Nemmeno il film vuole regalare una morale, anche perché sarebbe ridicolo affidarla alla voce dei due avvocati (che per inciso si sono fatti solo tre mesi di galera): tra tramacci extraconiugali e cornee strappate (astenersi i deboli di stomaco), i due sono anche piuttosto compiaciuti del loro operato, tanto da sostenere che chi ci ha realmente guadagnato sono gli Stati Uniti d’America. In particolare Oldman dà al suo personaggio la stessa Verve di un canarino che ha appena pugnalato a morte il gatto dell'adorabile vecchina, e anche se all'inizio ha detto di non morire dalla voglia di raccontare una storia che lo vede tra i perdenti un po' ci permettiamo di dubitarlo.

Rimane qualcosa in cui sperare per gli amanti dei buoni sentimenti e delle lotte prometeiche contro un sistema corrotto e fraudolento? Solo se fossero anche amanti del cinema. Il film, in uscita in America il 27 settembre e su Netflix il 18 ottobre, è un piccolo gioiello, sia per quanto riguarda la recitazione (Meryl Streep è semplicemente perfetta) sia per sceneggiatura e regia: all’inizio forse potrebbe esserci qualche difficoltà, perché il ritmo è molto veloce e si fa fatica a stare dietro alla raccolta di informazioni finanziare che si fondono con un andamento antologico rapido e incisivo che dà una grossa mano al meccanismo del comico (al netto delle cornee strappate, infatti, The Laundromat è anche un film amaramente divertente), ma se poi si ripercorre a ritroso tutta la storia non si trova un solo particolare senza spiegazione, nessun frame che non si armonizzi perfettamente con il resto della sceneggiatura.

E forse, a ben guardare, la morale c’è: lo scandalo dei Panama Papers è stato rapidamente dimenticato, forse anche solo per la difficoltà di capire le implicazioni che aveva a livello politico (i nomi usciti dai Papers non appartengono solo a sconosciuti uomini d’affari, ma anche a big come Messi e Platini, nonché a politici che sono stati costretti alle dimissioni).
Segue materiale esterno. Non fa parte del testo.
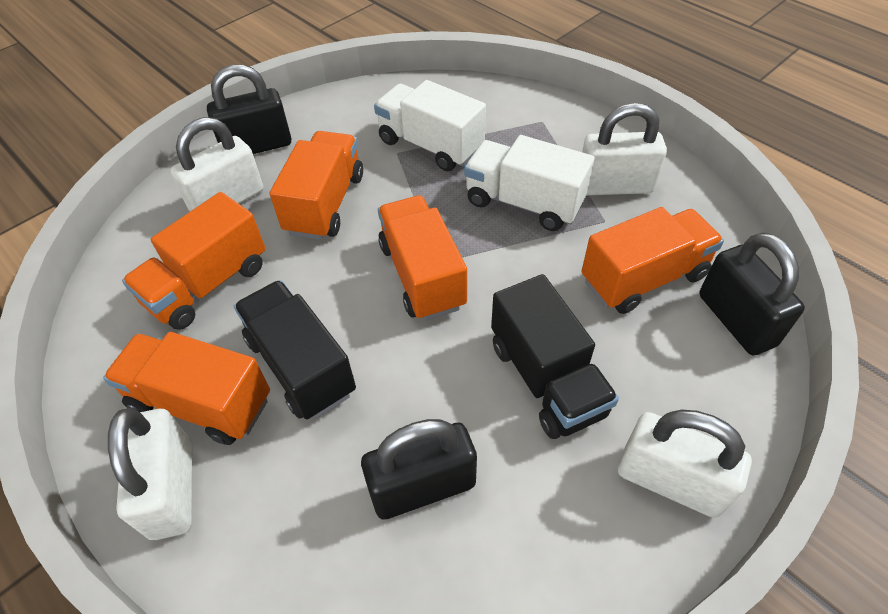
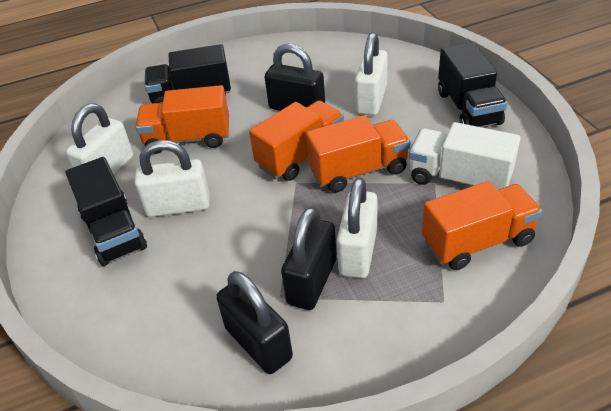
black truck: [234,280,356,419] [491,274,619,439] = 2 -> [65,157,147,266] [145,44,231,103] [438,42,507,127] = 3
orange truck: [103,332,270,445] [122,192,266,330] [270,131,363,240] [378,195,467,321] [582,207,724,314] = 5 -> [135,85,229,154] [249,101,344,181] [305,115,410,193] [422,181,542,270] = 4
white truck: [374,80,486,172] [464,135,595,231] = 2 -> [409,122,521,190] = 1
Questa commedia nera però farà successo, e probabilmente contribuirà a far parlare di un problema che non si limita alla grossa lavatrice costruita da Mossack e Fonseca, ma che riguarda più che altro l’impunità regalata ai potenti del mondo da un sistema che ha troppe falle perché lo sporco possa essere ignorato. I due avvocati hanno fatto quello che il sistema permetteva loro di fare: le leggi possono essere le migliori possibili, ma se la giustizia non viene messa nella condizione di fare dei controlli rimangono belle parole scritte su fogli di carta. Meno belle erano le parole dei Papers, ma hanno permesso se non altro di sollevare un problema.

Speriamo quindi che The laundromat faccia molto parlare di sè: artisticamente ha tutte le carte in regola per farlo, anche solo per il personaggio (inventato) interpretato dalla Streep (evitiamo di fare spoiler prima dell’uscita nei cinema). Mediaticamente anche, visto che la stessa Streep in conferenza stampa ha ricordato una giornalista che è morta nel nome delle sue inchieste coraggiose, Daphne Galizia (e non è certamente l'unica, in Italia per esempio ne sappiamo qualcosa). Per il resto, forse un leone d’oro aiuterebbe, e sarebbe anche meritato.